BackHand City : Playing Level Ratings
BackHand City helps you learn how to play tennis and decipher your own player rating.


0-3 Lessons in the past year. This player is seeking to learn the fundamentals of the tennis swing along with becoming familiar with basic grip terminology on how to hold the racquet and control the flight of the ball in rallies. This player may have some limited previous playing experience but does not understand basic techniques, terminology and proper grips.


4-8 Lessons in the past year. This player understands the different grips on forehand and backhand ground strokes, as well as how the racquet face affects the flight of the ball. This player is starting to become familiar with volley technique and can hit a slow paced serve into the service box about 50% of the time using an undeveloped or self-taught swing technique.


9-24 Lessons in the past year. This player is developing a reliable stroke most likely on the forehand and is beginning to be able to hit with increased consistency with this stroke. This player is also starting to get comfortable with movement and anticipation but still struggles with spontaneous shot making. Errors occur when shots are not in their zone or they are forced to make quick decisions and reactions.


This player’s strokes are becoming more innate but struggles with the height and pace of the ball and finding a consistent contact point. They are primarily a one-grip player utilizing the Eastern grip on all strokes. This player can maintain a consistent rally on both forehand and backhand ground strokes and can hit 4 balls in a row at a slow to medium controlled pace with relative ease but still have obvious weaknesses in their game. Their net play is improved to the point where they are not afraid of the fast moving ball at the net but still have trouble executing volleys. They can occasionally “pop” a serve with power but still struggle with consistency and rely on a “patty cake special” for a serve when the pressure is on (especially on the 2nd serve).

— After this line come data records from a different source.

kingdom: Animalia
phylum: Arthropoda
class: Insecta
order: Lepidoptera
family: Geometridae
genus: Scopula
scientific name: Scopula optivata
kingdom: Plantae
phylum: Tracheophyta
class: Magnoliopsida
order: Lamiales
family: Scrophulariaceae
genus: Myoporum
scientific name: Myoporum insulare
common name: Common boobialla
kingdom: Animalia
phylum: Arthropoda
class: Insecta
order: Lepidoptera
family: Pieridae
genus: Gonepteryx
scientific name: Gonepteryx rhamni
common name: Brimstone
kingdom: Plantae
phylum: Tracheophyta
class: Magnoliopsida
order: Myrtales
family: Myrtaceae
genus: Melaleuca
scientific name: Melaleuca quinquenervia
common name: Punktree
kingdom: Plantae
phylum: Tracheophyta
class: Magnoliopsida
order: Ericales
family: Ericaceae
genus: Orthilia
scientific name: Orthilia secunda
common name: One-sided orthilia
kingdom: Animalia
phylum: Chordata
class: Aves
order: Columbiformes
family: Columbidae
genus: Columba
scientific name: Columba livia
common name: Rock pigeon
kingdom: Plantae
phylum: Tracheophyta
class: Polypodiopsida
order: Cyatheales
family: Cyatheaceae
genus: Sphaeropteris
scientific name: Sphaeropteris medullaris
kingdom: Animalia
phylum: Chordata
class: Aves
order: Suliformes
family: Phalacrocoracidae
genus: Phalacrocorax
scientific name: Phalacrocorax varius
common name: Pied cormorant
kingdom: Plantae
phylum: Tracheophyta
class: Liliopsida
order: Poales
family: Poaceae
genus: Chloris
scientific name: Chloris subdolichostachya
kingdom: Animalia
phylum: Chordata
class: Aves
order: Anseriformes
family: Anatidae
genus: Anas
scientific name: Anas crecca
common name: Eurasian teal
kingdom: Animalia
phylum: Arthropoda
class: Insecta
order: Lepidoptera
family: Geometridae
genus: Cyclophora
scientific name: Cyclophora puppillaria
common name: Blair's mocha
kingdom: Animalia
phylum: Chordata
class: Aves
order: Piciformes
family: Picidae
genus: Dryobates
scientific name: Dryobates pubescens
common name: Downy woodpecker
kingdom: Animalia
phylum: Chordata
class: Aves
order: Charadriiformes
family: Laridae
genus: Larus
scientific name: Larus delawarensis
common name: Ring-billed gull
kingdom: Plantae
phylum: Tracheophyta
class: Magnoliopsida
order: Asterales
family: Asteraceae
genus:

This player still struggles with grip changes and adaptive play. This player is getting more comfortable in point play and is beginning to see point patterns and has developed improved shot anticipation but still lacks the skills to take advantage of openings on the court. This player lacks directional control and placement during critical moments of play. This player excels in social tennis and is able to understand basic positioning and some fundamental strategy for executing a game plan. Some 3.0 players with a natural competitive nature can be very steady and win through perseverance.


This player has developed confidence using multiple grips in their game. Their serve is dependable and they utilize a Continental grip to execute spin and improved power on the serve. They have reliable stroke dependability and depth with groundstroke. They are more comfortable in competitive play with improved coping skills and increasing personal expectations of their game. This player can utilize aggressive shot making to end points on their own and has developed more court range and can switch from defense to offense in the middle of a point using spin and finesse tactics. This player typically is looking to refine a stroke to improve their game such as a slice backhand, volley or second serve.


This player has solid and dependable strokes off the ground and can use their first serve to get their opponent out of position. There is evidence of a ‘playing style’ at a 4.0 level and this player can execute in a League or tournament environment. This player will typically struggle in decision making in an effort to understand when to use the power and when to keep the ball in play. Pushers will typically drive this player to impatience as their strokes are not quite refined enough to provide their own pace and need the power of their opponents shots to thrive. In turn, this player may at times be upset by players of lesser perceived athleticism or tennis ability. They posses some variety in there game including lobs, drop shots and competent net play.


This player has begun to master the use of power and spins and is beginning to handle pace, has sound footwork, can control depth of shot. This player is beginning to vary game plan according to opponents and conditions. This player can hit first serves with power and accuracy and place the second serve. This player tends to over hit on difficult shots. Aggressive net play is common in doubles.


This player has good shot anticipation and frequently has an outstanding shot or attribute around which a game may be structured with a distinguished playing style. This player can regularly hit winners or force errors off of short balls and can put away volleys, can successfully execute lobs, drop shots, half volleys, overhead smashes, and has good depth and spin on most 2nd serves. This player is also able to hit competent return of serves but struggles on spin serves with high bounces. This player may struggle in tournaments if they are not used to playing sanctioned events with ranking points at stake.


This player has developed power and consistency as a major weapon. This player can vary strategies and styles of play in a competitive situation (including serve volley, aggressive baseline or retriever) and hits dependable shots in stressful situations. This player can execute a variety of return of serves to suit the playing situation in singles and doubles. This player also can adapt their style of play to court surface and weather conditions.


This is a Division I College Tennis Player or highly ranked national player in an Open division. These players take the sport very seriously and practice multiple hour’s daily with purpose and intensity. This would also include senior players over 35 years of age that used to have an ATP ranking.


This player typically has graduated college or is a highly ranked national junior player looking to gather points and move up the world rankings. These players need sponsors or P/T jobs to survive till their rankings get high enough to break into Challenger and ATP Tournaments. There are approximately 2,000 players in the world at this level.


This player is in the top 200 in the world and plays internationally for prize money on a year round basis.